DATA FOR REVIEW START

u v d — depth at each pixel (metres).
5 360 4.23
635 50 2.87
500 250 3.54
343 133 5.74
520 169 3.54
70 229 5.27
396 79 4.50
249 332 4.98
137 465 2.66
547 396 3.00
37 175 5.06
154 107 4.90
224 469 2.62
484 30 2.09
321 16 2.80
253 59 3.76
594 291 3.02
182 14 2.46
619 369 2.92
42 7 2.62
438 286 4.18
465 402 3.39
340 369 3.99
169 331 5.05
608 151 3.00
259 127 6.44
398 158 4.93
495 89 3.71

DATA FOR REVIEW END

ASSIGNED TASK:
Beginning with the very first line of the records above, please retype each line through the one that has "608 151 3.00", and add nothing.

YOUR RESPONSE:
u v d — depth at each pixel (metres).
5 360 4.23
635 50 2.87
500 250 3.54
343 133 5.74
520 169 3.54
70 229 5.27
396 79 4.50
249 332 4.98
137 465 2.66
547 396 3.00
37 175 5.06
154 107 4.90
224 469 2.62
484 30 2.09
321 16 2.80
253 59 3.76
594 291 3.02
182 14 2.46
619 369 2.92
42 7 2.62
438 286 4.18
465 402 3.39
340 369 3.99
169 331 5.05
608 151 3.00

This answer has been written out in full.